From the records below, output exactly the lines running from the line containing "When we expained" through the line containing "you’re not face to face?", and no others.

Extracted page text data:
◇ ◇ ◇ ◇ ◇
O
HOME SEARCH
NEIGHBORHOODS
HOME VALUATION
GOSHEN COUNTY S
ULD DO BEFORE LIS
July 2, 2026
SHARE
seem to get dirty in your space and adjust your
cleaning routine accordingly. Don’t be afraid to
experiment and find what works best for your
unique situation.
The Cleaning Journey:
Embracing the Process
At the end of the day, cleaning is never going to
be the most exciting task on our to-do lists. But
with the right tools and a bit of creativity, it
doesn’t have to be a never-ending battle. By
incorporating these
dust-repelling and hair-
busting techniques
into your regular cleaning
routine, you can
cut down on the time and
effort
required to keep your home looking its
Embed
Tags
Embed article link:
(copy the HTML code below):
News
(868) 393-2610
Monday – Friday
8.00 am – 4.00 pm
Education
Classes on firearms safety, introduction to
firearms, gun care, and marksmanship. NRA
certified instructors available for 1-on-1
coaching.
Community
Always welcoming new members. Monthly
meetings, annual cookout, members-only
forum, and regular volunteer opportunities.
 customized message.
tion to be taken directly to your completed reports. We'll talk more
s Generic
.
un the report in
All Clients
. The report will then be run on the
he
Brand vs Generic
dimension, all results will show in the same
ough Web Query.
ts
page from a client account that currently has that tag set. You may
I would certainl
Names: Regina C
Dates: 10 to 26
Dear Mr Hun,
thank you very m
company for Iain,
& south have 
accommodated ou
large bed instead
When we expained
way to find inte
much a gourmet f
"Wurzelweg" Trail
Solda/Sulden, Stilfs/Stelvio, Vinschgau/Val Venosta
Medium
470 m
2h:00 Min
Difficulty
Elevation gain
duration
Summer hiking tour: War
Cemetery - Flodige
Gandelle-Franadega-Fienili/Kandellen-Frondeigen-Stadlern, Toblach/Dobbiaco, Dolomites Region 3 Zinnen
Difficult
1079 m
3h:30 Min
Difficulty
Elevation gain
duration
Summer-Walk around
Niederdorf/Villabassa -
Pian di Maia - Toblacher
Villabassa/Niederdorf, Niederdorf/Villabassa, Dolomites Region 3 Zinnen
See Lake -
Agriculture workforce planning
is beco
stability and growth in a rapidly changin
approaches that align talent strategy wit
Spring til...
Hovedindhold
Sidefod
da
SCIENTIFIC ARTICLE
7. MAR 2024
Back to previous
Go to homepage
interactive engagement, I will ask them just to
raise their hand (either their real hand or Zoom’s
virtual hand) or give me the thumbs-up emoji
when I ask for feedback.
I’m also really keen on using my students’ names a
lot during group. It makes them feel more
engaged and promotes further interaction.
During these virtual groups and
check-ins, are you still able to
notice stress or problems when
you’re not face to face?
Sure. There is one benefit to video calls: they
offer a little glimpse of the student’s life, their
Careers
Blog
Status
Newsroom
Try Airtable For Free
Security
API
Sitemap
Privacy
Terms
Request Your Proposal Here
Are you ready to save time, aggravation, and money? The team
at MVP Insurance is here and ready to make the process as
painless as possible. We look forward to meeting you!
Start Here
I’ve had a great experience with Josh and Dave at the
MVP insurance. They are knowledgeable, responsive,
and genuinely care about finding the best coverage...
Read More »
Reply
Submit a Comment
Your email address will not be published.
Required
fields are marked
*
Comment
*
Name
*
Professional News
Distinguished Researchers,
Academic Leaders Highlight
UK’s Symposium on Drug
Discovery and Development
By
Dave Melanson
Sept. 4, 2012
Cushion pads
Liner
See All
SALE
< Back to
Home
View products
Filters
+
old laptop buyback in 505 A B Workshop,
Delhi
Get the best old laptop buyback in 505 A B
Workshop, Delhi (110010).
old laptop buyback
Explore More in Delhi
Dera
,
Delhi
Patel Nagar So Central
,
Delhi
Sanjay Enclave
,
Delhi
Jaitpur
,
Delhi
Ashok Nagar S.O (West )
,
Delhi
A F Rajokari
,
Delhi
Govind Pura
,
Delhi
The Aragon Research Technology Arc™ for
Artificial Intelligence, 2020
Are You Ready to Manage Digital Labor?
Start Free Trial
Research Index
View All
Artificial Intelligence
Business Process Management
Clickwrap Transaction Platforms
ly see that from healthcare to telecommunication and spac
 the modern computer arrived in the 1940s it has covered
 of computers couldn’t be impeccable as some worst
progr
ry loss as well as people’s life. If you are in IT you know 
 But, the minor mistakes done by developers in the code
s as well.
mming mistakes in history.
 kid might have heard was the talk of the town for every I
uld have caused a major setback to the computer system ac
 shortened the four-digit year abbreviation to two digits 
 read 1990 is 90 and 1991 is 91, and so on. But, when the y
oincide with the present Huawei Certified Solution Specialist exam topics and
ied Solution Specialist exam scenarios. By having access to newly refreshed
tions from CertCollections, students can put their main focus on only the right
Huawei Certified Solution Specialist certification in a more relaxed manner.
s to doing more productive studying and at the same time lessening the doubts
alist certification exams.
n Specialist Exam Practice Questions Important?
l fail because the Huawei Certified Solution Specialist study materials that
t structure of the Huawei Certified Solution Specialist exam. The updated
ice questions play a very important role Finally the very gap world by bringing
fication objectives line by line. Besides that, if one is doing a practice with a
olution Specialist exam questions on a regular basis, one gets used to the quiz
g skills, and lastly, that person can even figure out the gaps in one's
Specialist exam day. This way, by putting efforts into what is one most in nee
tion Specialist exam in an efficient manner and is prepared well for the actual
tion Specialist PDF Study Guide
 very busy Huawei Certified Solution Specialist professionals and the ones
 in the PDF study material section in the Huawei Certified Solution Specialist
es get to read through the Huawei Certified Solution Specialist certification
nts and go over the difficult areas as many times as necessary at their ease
◇ ◇ ◇ ◇ ◇
▸ Task output:
When we expained
way to find inte
much a gourmet f
"Wurzelweg" Trail
Solda/Sulden, Stilfs/Stelvio, Vinschgau/Val Venosta
Medium
470 m
2h:00 Min
Difficulty
Elevation gain
duration
Summer hiking tour: War
Cemetery - Flodige
Gandelle-Franadega-Fienili/Kandellen-Frondeigen-Stadlern, Toblach/Dobbiaco, Dolomites Region 3 Zinnen
Difficult
1079 m
3h:30 Min
Difficulty
Elevation gain
duration
Summer-Walk around
Niederdorf/Villabassa -
Pian di Maia - Toblacher
Villabassa/Niederdorf, Niederdorf/Villabassa, Dolomites Region 3 Zinnen
See Lake -
Agriculture workforce planning
is beco
stability and growth in a rapidly changin
approaches that align talent strategy wit
Spring til...
Hovedindhold
Sidefod
da
SCIENTIFIC ARTICLE
7. MAR 2024
Back to previous
Go to homepage
interactive engagement, I will ask them just to
raise their hand (either their real hand or Zoom’s
virtual hand) or give me the thumbs-up emoji
when I ask for feedback.
I’m also really keen on using my students’ names a
lot during group. It makes them feel more
engaged and promotes further interaction.
During these virtual groups and
check-ins, are you still able to
notice stress or problems when
you’re not face to face?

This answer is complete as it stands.